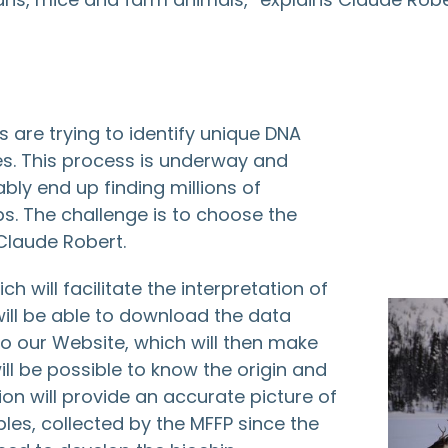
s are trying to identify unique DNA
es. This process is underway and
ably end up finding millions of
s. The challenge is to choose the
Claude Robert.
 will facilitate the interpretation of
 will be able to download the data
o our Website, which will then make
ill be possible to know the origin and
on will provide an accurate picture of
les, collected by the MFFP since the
________
Task directions »
Select and copy each line from the data that includes the word "will".

Response for this exercise »
 will facilitate the interpretation of
 will be able to download the data
o our Website, which will then make
on will provide an accurate picture of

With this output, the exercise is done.